Tout pourrait être gentiment niais et ce n’est absolument
pas le cas. Larsson avait un tempérament tonique et comme un
appétit de bonheur à la suite d’une enfance où il avait
connu la pauvreté et la maltraitance de son père. Il croque
les attitudes de ses enfants avec une précision incroyable
et un humour délicieux.
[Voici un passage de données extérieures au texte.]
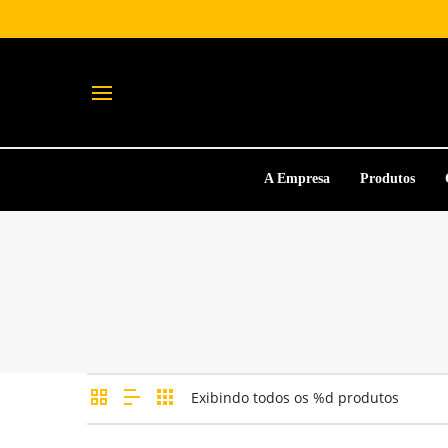
A Empresa
Produtos
Exibindo todos os %d produtos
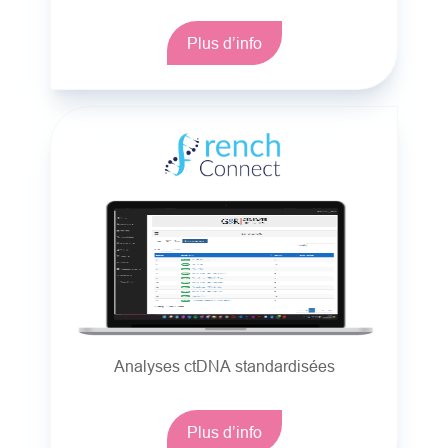
Plus d’info
Analyses ctDNA standardisées
Plus d’info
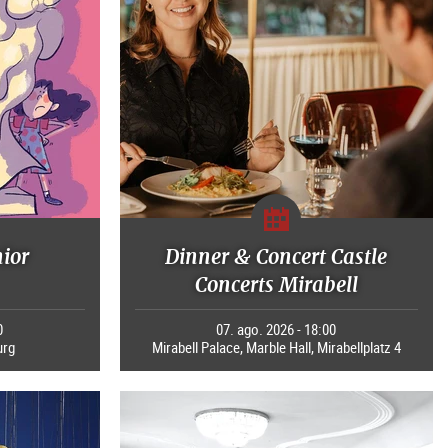
nior
Dinner & Concert Castle
Concerts Mirabell
0
07. ago. 2026 - 18:00
urg
Mirabell Palace, Marble Hall, Mirabellplatz 4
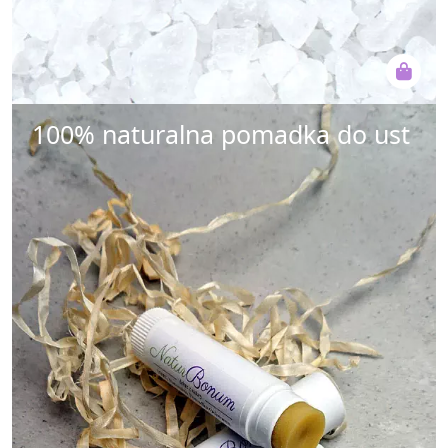
100% naturalna pomadka do ust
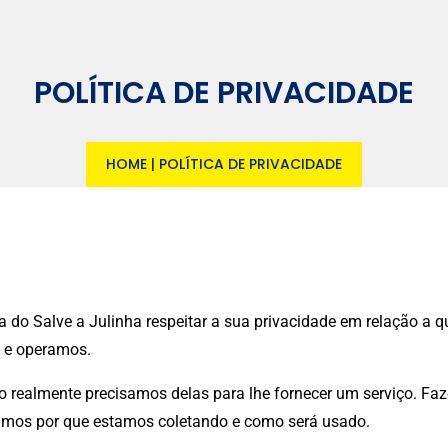
POLÍTICA DE PRIVACIDADE
HOME
|
POLÍTICA DE PRIVACIDADE
ica do Salve a Julinha respeitar a sua privacidade em relação 
s e operamos.
realmente precisamos delas para lhe fornecer um serviço. Faze
mos por que estamos coletando e como será usado.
Il a aussi une franchise roborative
dans sa façon de peindre la nudité, que ce soit celle de ses
enfants, d’un modèle féminin en sous bois ou celle d’un
athlète coiffé d’une casquette à carreaux.


JOURS DE LUMIÈRE
Pour compléter ou pour remplacer la visite de l’exposition
au Petit Palais, nous recommandons le livre peu coûteux,
« Carl Larsson, Aquarelles et dessins » (éd Taschen), avec un
texte de Renate Puvogel qui donne toutes les informations et
tous les éclairages qu’on peut souhaiter sur cet artiste.
Les reproductions sont en plus de bonne qualité et réjouissent
l’oeil.

Pour découvrir sous une forme romanesque le contexte dans
lequel s’est développé le talent de Carl Larsson et de ses
amis scandinaves qui formèrent une colonie en France dans un
village sur le Loing, on lira avec plaisir « Sundborn ou les
jours de lumière » de Philippe Delerm (Folio, 1998). L’auteur
a adopté une forme épistolaire où quelques protagonistes de
cette aventure artistique proche de l’esprit des
impressionnistes nous emmène des paysages de Grez-sur-Loing
à ceux de Skagen au Danemark, chez Monet à Giverny et enfin
à Sundborn en Suède dans la famille de Carl et Karin
Larsson. C’est une évocation sensuelle et touchante qui
donne envie de se promener dans la nature et éventuellement
de sortir ses pinceaux.


IN SITU
Depuis la dernière lettre de mars, nous avons mis en ligne
un texte intitulé « Une poussée du FN, vraiment ? ».